*** Begin section ***

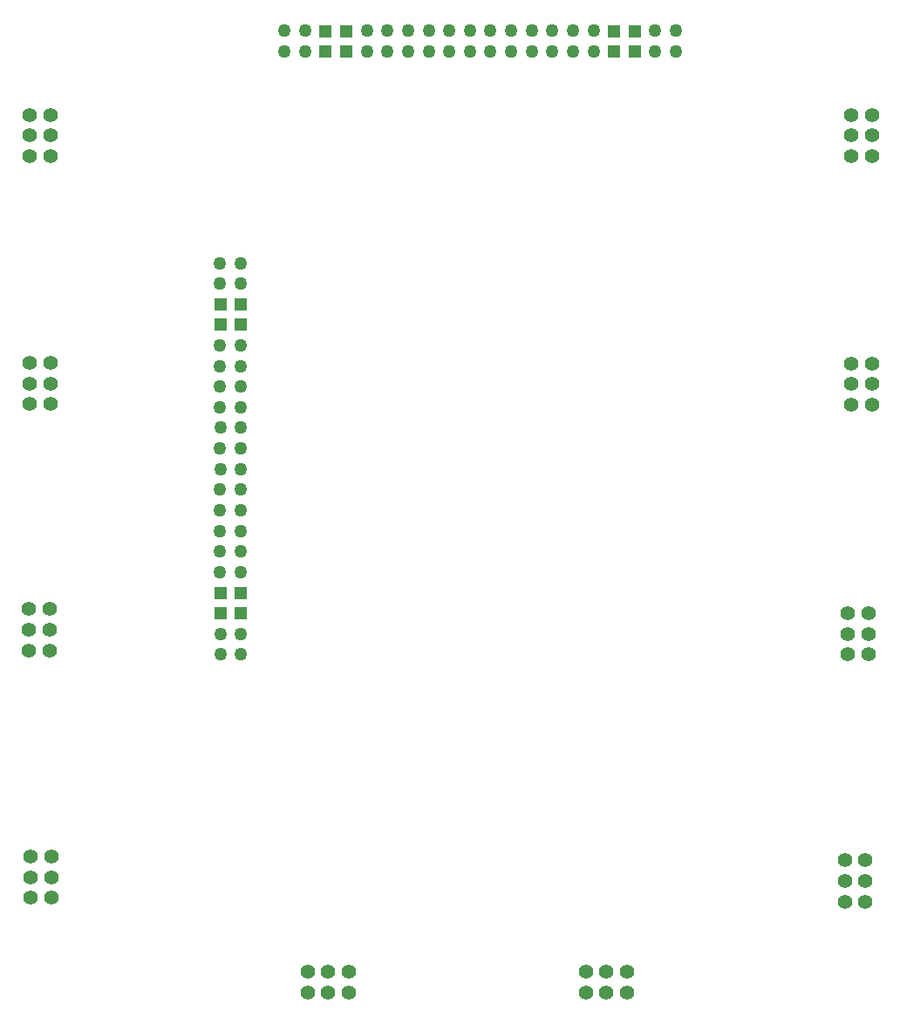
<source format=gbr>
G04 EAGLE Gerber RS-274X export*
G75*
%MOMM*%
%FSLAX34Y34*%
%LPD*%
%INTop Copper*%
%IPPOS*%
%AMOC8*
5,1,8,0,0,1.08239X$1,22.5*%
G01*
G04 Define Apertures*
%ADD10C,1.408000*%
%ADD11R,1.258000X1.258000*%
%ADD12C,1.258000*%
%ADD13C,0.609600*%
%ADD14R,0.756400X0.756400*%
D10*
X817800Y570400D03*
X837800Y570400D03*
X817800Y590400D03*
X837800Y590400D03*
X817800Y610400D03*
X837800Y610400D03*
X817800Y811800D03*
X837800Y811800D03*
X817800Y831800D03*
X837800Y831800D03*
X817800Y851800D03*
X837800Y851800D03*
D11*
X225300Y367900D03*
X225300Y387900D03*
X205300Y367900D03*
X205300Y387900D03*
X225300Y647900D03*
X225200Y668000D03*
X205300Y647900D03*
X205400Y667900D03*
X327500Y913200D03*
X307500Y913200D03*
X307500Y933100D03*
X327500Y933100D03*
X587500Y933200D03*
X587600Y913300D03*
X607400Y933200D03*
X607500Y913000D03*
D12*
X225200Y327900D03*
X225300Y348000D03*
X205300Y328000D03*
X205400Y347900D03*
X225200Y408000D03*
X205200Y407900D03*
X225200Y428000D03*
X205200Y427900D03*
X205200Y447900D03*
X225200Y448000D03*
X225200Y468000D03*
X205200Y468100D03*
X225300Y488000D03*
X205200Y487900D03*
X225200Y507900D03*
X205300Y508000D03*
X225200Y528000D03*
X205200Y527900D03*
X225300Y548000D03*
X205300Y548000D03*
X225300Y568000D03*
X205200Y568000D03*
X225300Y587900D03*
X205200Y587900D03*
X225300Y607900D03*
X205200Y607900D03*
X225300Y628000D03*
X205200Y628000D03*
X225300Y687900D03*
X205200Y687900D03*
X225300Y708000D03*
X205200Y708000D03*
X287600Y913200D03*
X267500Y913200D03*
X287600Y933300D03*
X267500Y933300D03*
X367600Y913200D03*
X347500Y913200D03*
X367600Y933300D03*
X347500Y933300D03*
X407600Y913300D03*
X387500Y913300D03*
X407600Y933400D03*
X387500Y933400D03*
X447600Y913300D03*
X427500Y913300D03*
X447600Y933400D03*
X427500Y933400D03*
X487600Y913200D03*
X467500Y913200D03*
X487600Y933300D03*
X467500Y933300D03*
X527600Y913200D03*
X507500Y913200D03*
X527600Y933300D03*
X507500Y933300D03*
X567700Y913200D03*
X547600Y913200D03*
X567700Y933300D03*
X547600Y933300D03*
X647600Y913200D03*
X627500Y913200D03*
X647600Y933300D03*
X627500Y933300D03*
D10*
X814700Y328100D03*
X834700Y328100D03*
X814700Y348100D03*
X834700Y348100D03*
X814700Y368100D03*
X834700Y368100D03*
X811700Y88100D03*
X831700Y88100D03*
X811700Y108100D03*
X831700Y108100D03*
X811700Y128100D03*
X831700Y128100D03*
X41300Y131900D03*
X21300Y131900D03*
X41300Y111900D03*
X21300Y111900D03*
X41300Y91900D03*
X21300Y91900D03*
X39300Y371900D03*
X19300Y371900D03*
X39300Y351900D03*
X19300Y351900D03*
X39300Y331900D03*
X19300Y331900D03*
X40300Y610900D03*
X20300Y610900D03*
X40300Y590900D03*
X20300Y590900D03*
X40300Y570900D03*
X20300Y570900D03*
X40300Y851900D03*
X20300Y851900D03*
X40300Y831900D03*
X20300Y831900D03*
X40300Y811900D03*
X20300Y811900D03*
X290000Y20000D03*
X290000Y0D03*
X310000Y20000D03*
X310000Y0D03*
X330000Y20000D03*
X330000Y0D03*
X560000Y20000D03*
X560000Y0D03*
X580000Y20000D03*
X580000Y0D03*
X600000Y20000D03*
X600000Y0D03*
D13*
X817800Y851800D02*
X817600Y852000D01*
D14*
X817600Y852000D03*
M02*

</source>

*** End section ***

DESCRIPTION OF THE TASK: Retype word for word all the material given above, and keep the pictures out.

SOLUTION TO THE PROBLEM:
<source format=gbr>
G04 EAGLE Gerber RS-274X export*
G75*
%MOMM*%
%FSLAX34Y34*%
%LPD*%
%INTop Copper*%
%IPPOS*%
%AMOC8*
5,1,8,0,0,1.08239X$1,22.5*%
G01*
G04 Define Apertures*
%ADD10C,1.408000*%
%ADD11R,1.258000X1.258000*%
%ADD12C,1.258000*%
%ADD13C,0.609600*%
%ADD14R,0.756400X0.756400*%
D10*
X817800Y570400D03*
X837800Y570400D03*
X817800Y590400D03*
X837800Y590400D03*
X817800Y610400D03*
X837800Y610400D03*
X817800Y811800D03*
X837800Y811800D03*
X817800Y831800D03*
X837800Y831800D03*
X817800Y851800D03*
X837800Y851800D03*
D11*
X225300Y367900D03*
X225300Y387900D03*
X205300Y367900D03*
X205300Y387900D03*
X225300Y647900D03*
X225200Y668000D03*
X205300Y647900D03*
X205400Y667900D03*
X327500Y913200D03*
X307500Y913200D03*
X307500Y933100D03*
X327500Y933100D03*
X587500Y933200D03*
X587600Y913300D03*
X607400Y933200D03*
X607500Y913000D03*
D12*
X225200Y327900D03*
X225300Y348000D03*
X205300Y328000D03*
X205400Y347900D03*
X225200Y408000D03*
X205200Y407900D03*
X225200Y428000D03*
X205200Y427900D03*
X205200Y447900D03*
X225200Y448000D03*
X225200Y468000D03*
X205200Y468100D03*
X225300Y488000D03*
X205200Y487900D03*
X225200Y507900D03*
X205300Y508000D03*
X225200Y528000D03*
X205200Y527900D03*
X225300Y548000D03*
X205300Y548000D03*
X225300Y568000D03*
X205200Y568000D03*
X225300Y587900D03*
X205200Y587900D03*
X225300Y607900D03*
X205200Y607900D03*
X225300Y628000D03*
X205200Y628000D03*
X225300Y687900D03*
X205200Y687900D03*
X225300Y708000D03*
X205200Y708000D03*
X287600Y913200D03*
X267500Y913200D03*
X287600Y933300D03*
X267500Y933300D03*
X367600Y913200D03*
X347500Y913200D03*
X367600Y933300D03*
X347500Y933300D03*
X407600Y913300D03*
X387500Y913300D03*
X407600Y933400D03*
X387500Y933400D03*
X447600Y913300D03*
X427500Y913300D03*
X447600Y933400D03*
X427500Y933400D03*
X487600Y913200D03*
X467500Y913200D03*
X487600Y933300D03*
X467500Y933300D03*
X527600Y913200D03*
X507500Y913200D03*
X527600Y933300D03*
X507500Y933300D03*
X567700Y913200D03*
X547600Y913200D03*
X567700Y933300D03*
X547600Y933300D03*
X647600Y913200D03*
X627500Y913200D03*
X647600Y933300D03*
X627500Y933300D03*
D10*
X814700Y328100D03*
X834700Y328100D03*
X814700Y348100D03*
X834700Y348100D03*
X814700Y368100D03*
X834700Y368100D03*
X811700Y88100D03*
X831700Y88100D03*
X811700Y108100D03*
X831700Y108100D03*
X811700Y128100D03*
X831700Y128100D03*
X41300Y131900D03*
X21300Y131900D03*
X41300Y111900D03*
X21300Y111900D03*
X41300Y91900D03*
X21300Y91900D03*
X39300Y371900D03*
X19300Y371900D03*
X39300Y351900D03*
X19300Y351900D03*
X39300Y331900D03*
X19300Y331900D03*
X40300Y610900D03*
X20300Y610900D03*
X40300Y590900D03*
X20300Y590900D03*
X40300Y570900D03*
X20300Y570900D03*
X40300Y851900D03*
X20300Y851900D03*
X40300Y831900D03*
X20300Y831900D03*
X40300Y811900D03*
X20300Y811900D03*
X290000Y20000D03*
X290000Y0D03*
X310000Y20000D03*
X310000Y0D03*
X330000Y20000D03*
X330000Y0D03*
X560000Y20000D03*
X560000Y0D03*
X580000Y20000D03*
X580000Y0D03*
X600000Y20000D03*
X600000Y0D03*
D13*
X817800Y851800D02*
X817600Y852000D01*
D14*
X817600Y852000D03*
M02*

</source>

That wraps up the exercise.